Released this past week, and helmed by Zach Whedon (brother of television Icon Joss), the movie tells the story of David (Paul) a simple, boy next door living on the outskirts of the Los Angeles area, who enjoys a seemingly healthy relationship with his girl Claire (decent job by English actress Annabelle Wallis). One morning, quite unexpectedly, Claire goes MIA, and no cell phone tracking device, nor missing person’s report, manages to provide an answer to her whereabouts.
From here, a journey of tortuous proportions, with an endless array of false identities and masked characters infiltrate the story to tease, to misguide, to ultimately attempt to halt David from trying to figure out what’s happened to Claire. As he descends further to the truth, it becomes apparent that Claire had many, many secrets, which if known, could cost David his life.
It’s a pretty simple story, with no real bells or whistles to promote in flashy PR material, and yet it’s this simplicity which allows audiences to take this journey. The nuances in David and Claire’s relationship, their day jobs and how they get by as young adults, how they interact when each of them comes home at the end of the day, are all accessible, forthright glances into our own lives. These characters are excitedly relatable, especially Paul’s fine turn as David, tough when he needs to be, totally vulnerable the rest of the time. A good role for him.
He carries the film well on his shoulders, with help from co-stars Garrett Dillahunt, Terry Chen, Dean Redman, and Zachary Knighton – who personifies the true definition of a classic supporting actor; In his precious few moments onscreen – he easily subterfuges Paul’s mast and takes the scene for himself. If he keeps up this kind of good work, he’ll go very far. He has that old fashioned magical something-something about him that makes you pay attention.
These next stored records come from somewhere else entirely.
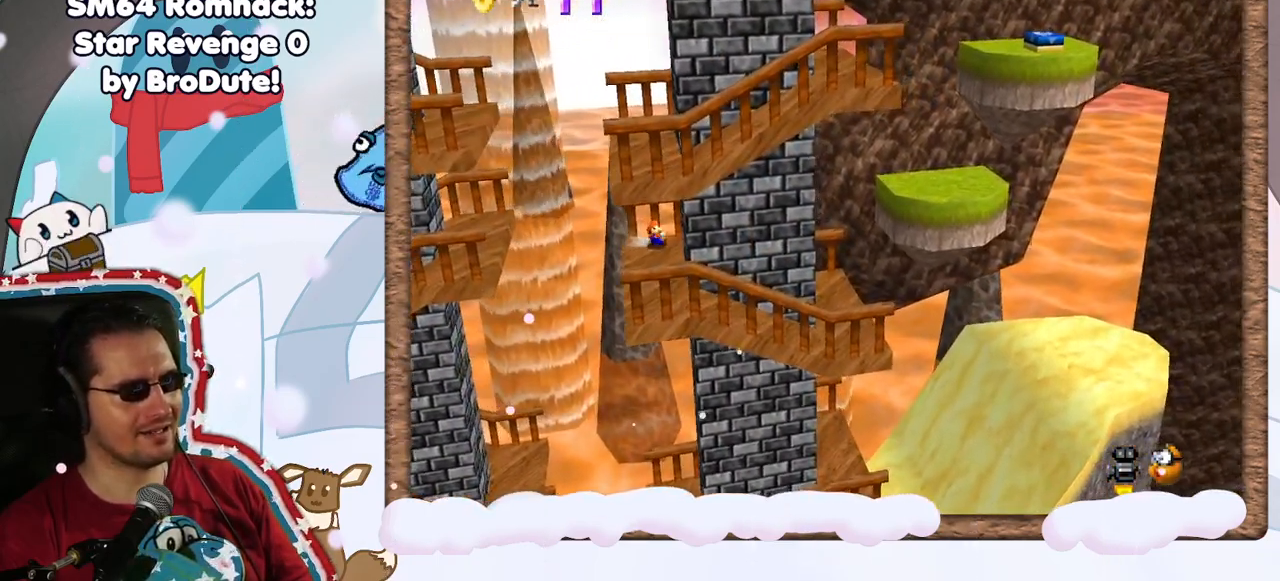
{"buttons": ["A"], "left_stick": "right", "events": [[217, "left_stick", "right"], [500, "A", "down"]]}
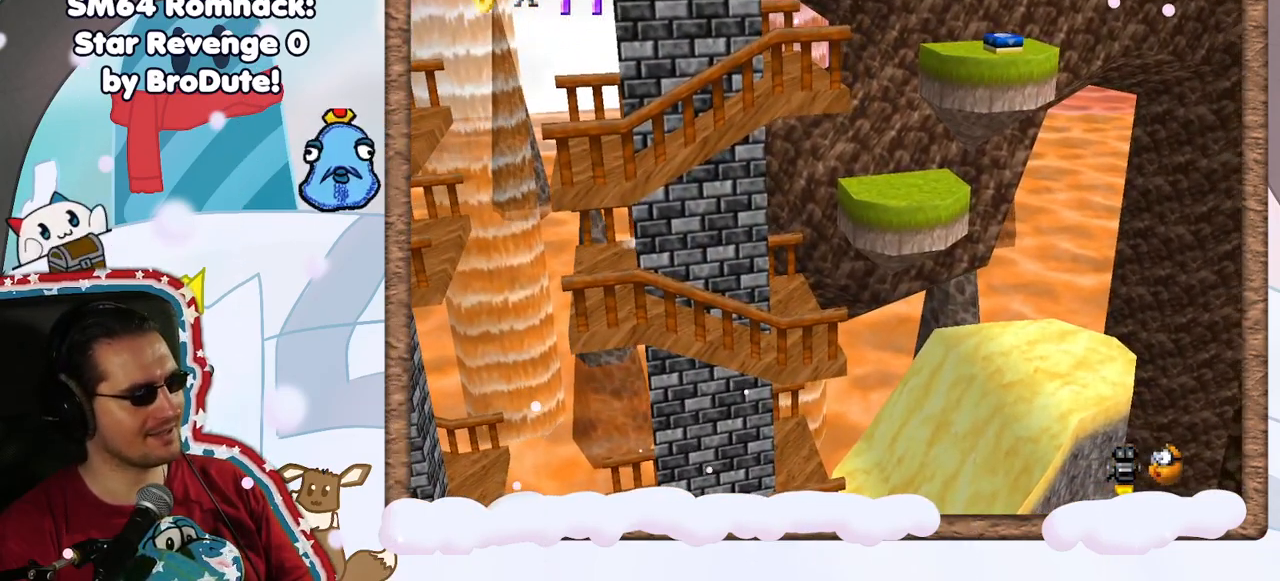
{"buttons": [], "left_stick": "right", "events": [[233, "A", "up"]]}
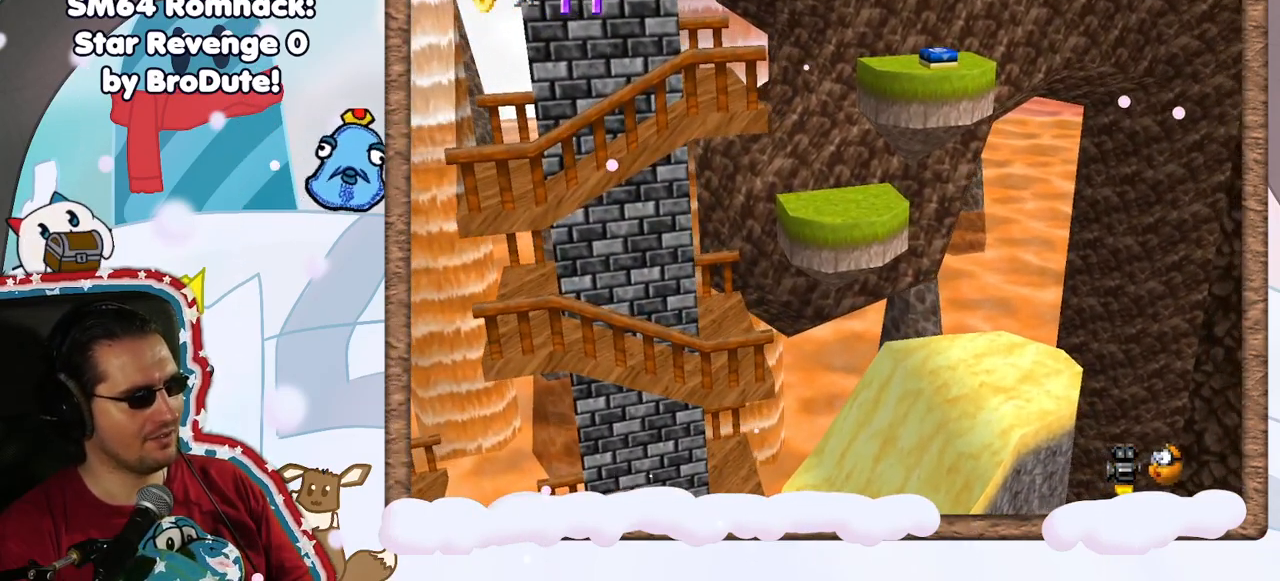
{"buttons": [], "left_stick": "right", "events": []}
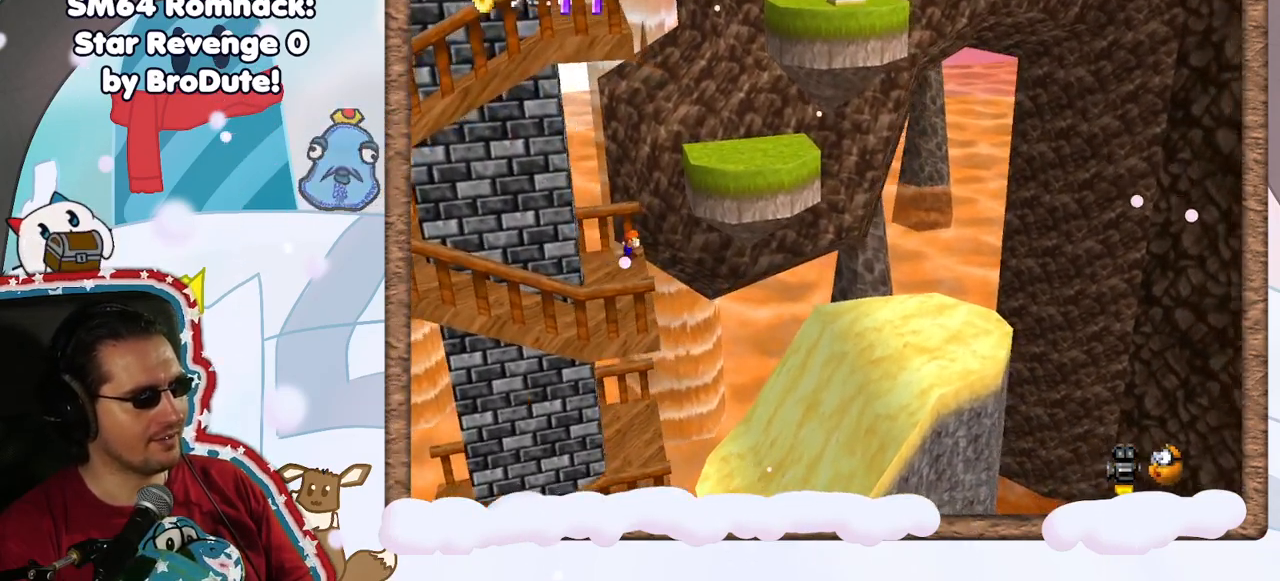
{"buttons": [], "left_stick": "center", "events": [[17, "A", "down"], [333, "left_stick", "center"], [450, "A", "up"]]}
The script is written by Whedon, who is making his directorial debut here. It’s got all the aplomb and emotional verve you’d expect from a Whedon, replete with social relevance, churning plot twists, and cautious structure. However, he fails to bring out any real sense of danger for all he’s given us. It seems at times, that his consistencies were spent on polishing the look of the film instead of delivering us totally unawares to a rendered unnerved experience. That’s what the film needed, and only appears slightly below the surface. This shouldn’t be a problem for the first time director. It’s clear Whedon is sifting through this first venture, to greater waters.
It would be easy to conclude that elements of a vision for this tale are just as missing as the lead heroin, but when it all comes down, Come and Find Me acts as a representation of where the film industry seems to be heading. It’s a deft exploration into mystery and absolution and, while playing it too safe and tame, provides a nonetheless (somewhat) satisfying experience, that should bring Saban Films some recognition to continue to progress as a feature film company, and keep Aaron Paul on the rise he’s embarking on.